Read about Sandbranch’s historic cemetery.
Read about Sandbranch, Texas, and the Intersectionality of American Water.
STEM Funders Network
Location: Georgia
Region: National
Founding: 2012
Founders/leadership: Errika Moore, executive director
STEM Funders Network (SFN) helps grantmakers leverage their considerable social and economic influence to create equitable access to STEM learning experiences for underrepresented populations — from cradle to career. By transforming and strengthening the STEM philanthropic ecosystem, SFN is leading a collaborative movement that elevates grantmaking standards through informed, intentional investments.

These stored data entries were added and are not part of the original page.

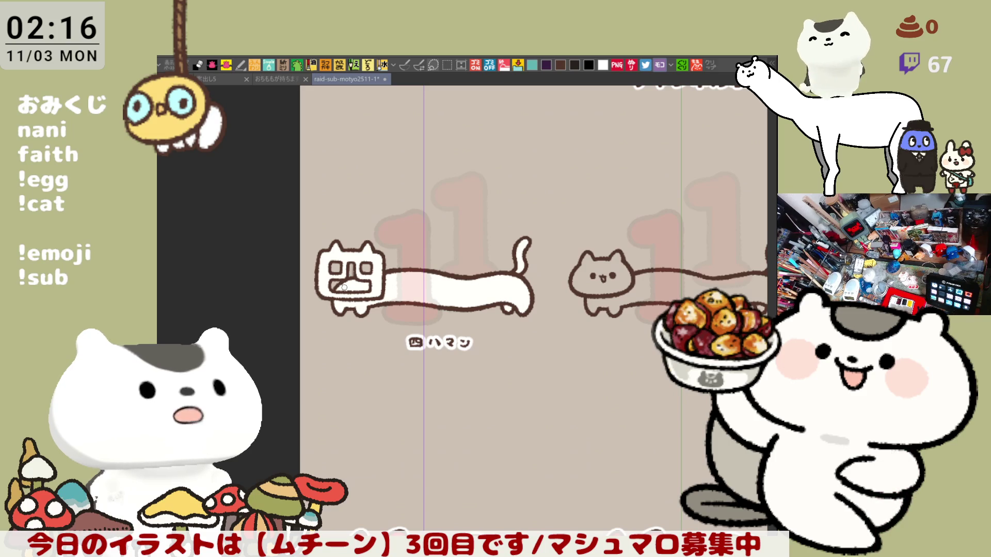
{"action": "mouse_move", "coordinate": [537, 346]}
{"action": "left_mouse_down"}
{"action": "mouse_move", "coordinate": [348, 279]}
{"action": "mouse_move", "coordinate": [379, 26]}
{"action": "left_mouse_up"}
- Zoom and pan to the cat-eared character sketch under the ムチ〜ン caption and select the pen
{"action": "scroll", "coordinate": [321, 361], "scroll_direction": "up", "scroll_amount": 3}
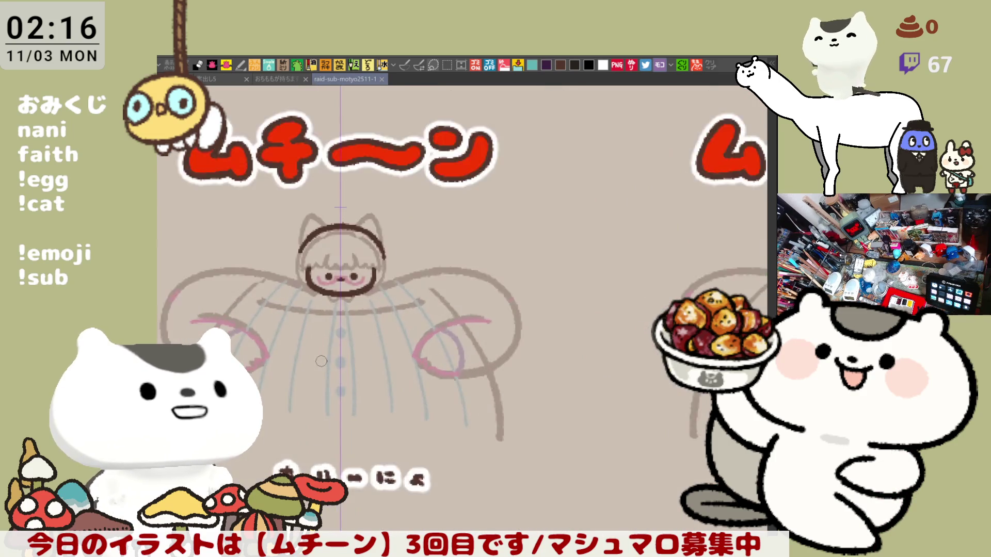
{"action": "scroll", "coordinate": [321, 361], "scroll_direction": "up", "scroll_amount": 3}
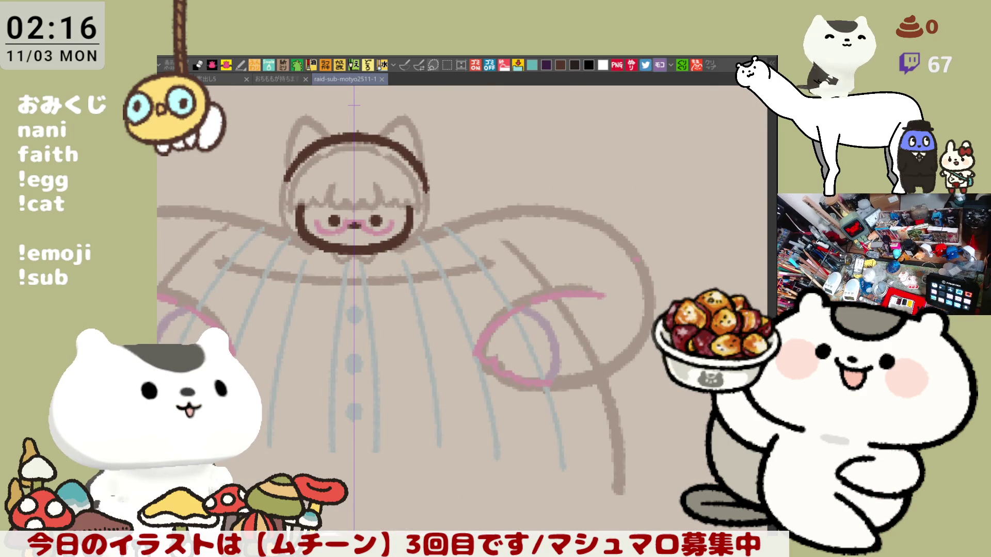
{"action": "key", "text": "p"}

STEM Funders Network members are a diverse mix of private, family, community, and corporate foundations working together to increase the knowledge and expertise of grantmakers investing in STEM, leveraging their collective resources to influence the philanthropic industry positively, and collaborating on high impact projects to create collective impact.
SFN Believes:
- Talent is ubiquitous, but unfortunately, opportunities are not. We believe every individual should have an equitable opportunity to engage in high-quality STEM experiences across the learning continuum that will enhance their ability to succeed in a STEM career or other chosen path.

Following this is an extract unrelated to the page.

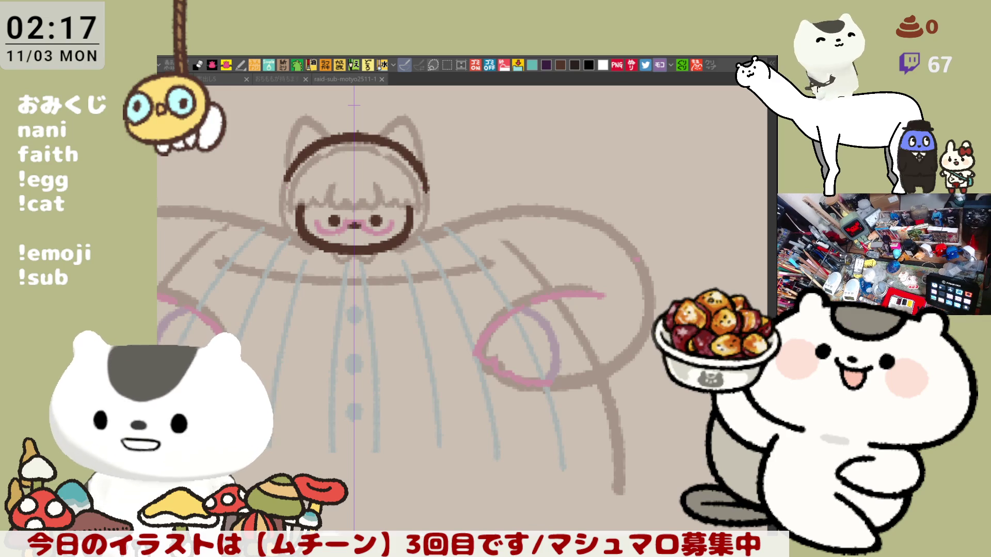
{"action": "left_click_drag", "start_coordinate": [346, 371], "coordinate": [517, 393]}
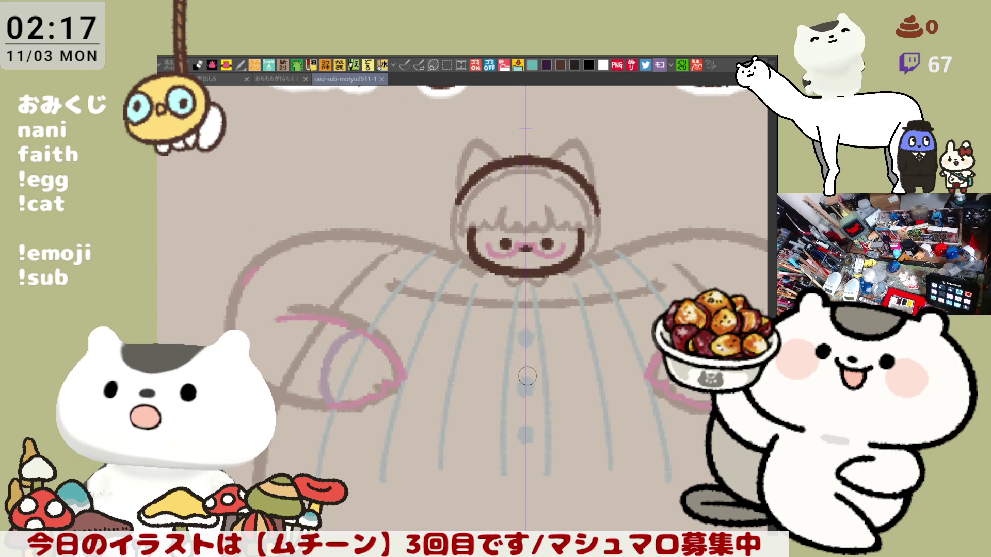
{"action": "left_click_drag", "start_coordinate": [527, 376], "coordinate": [522, 430]}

- We are a driving force for positive change. Our innovative efforts pave the way for new behaviors that support equity in and access to STEM opportunities from early childhood to early career, starting with funding organizations whose considerable power can lead to systemic transformation.
- Our work is critical to eradicating racial and social injustices that prohibit individuals from achieving full access to STEM learning opportunities that can improve their lives.

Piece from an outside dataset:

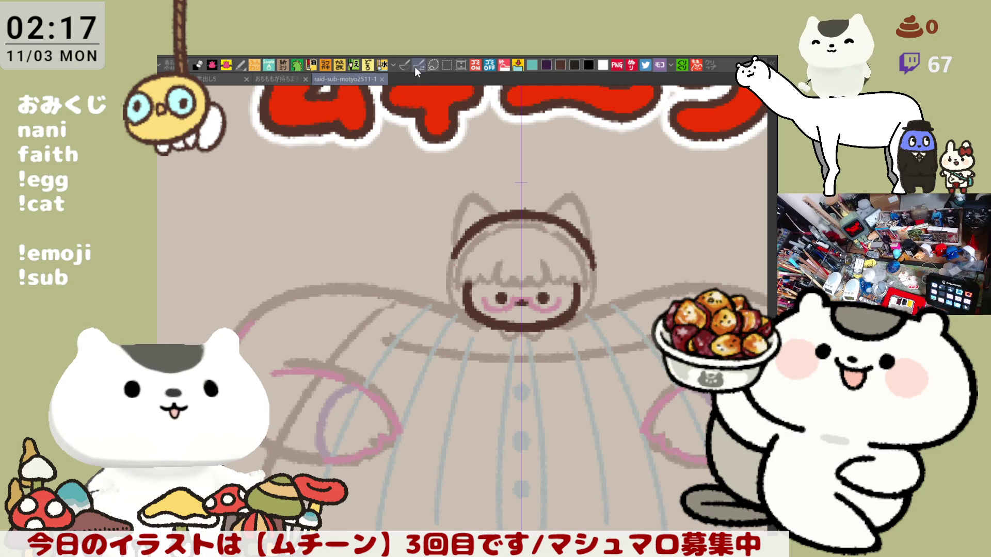
{"action": "left_click", "coordinate": [401, 66]}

- Initiatives and activities of the STEM Funders Network are informed by research and will be evaluated for effectiveness and impact to measure change.
Supported by the Executive Steering Committee, members come together collectively to identify and pursue overarching strategies, policies, and opportunities that can positively impact the STEM equity ecosystem. Initiatives represent opportunities that reflect multifunder support over the past few years and leverage resources, ideas, and leadership. Each member decides on whether to collaborate with other members on an initiative and how they can collectively support it.
Check out STEM Funders Network’s upcoming events.
TAYHub

Location: Oakland, CA
Region: Califonia
Founding: 2020
Founders/leadership: Brooklyn Williams, project director
In the spring of 2020, a coalition of transitional-aged youth (TAY) and adults who serve them, including stakeholders who work for Oakland Unified School District (OUSD), the city of Oakland, Alameda County, Peralta Colleges, faith-based organizations, and community-based organizations, won a campaign for a Career Technical Education (CTE) Hub at 1025 2nd Avenue in Oakland California. Included in the Measure Y Bond project list, CTE Hub at 1025 2nd Avenue, also known as TAYHub, secured funding from OUSD facilities bond, the city of Oakland, and through private support. With fiscal sponsorship from MSC, TAYHub is establishing a planning process to serve youths who need alternative pathways to post-secondary success.
The location is integral to the TAYHub vision. Situated in the heart of Oakland, close to public transportation, and across the street from Laney College, Dewey Academy, and La Escuelita Education Center, the location is not only safe, healthy, and accessible, but it builds on the important history of the land — honoring the legacy of Marcus Foster, the first Black superintendent of Oakland Unified School District.
TAYHub will provide in-depth support, wrap around services (health, wellness, social, emotional, etc.), a technical education center with hands-on job training on real life equipment in several trades, a space for athletic programs, a student-run cafe, and additional services and support for OUSD students and family.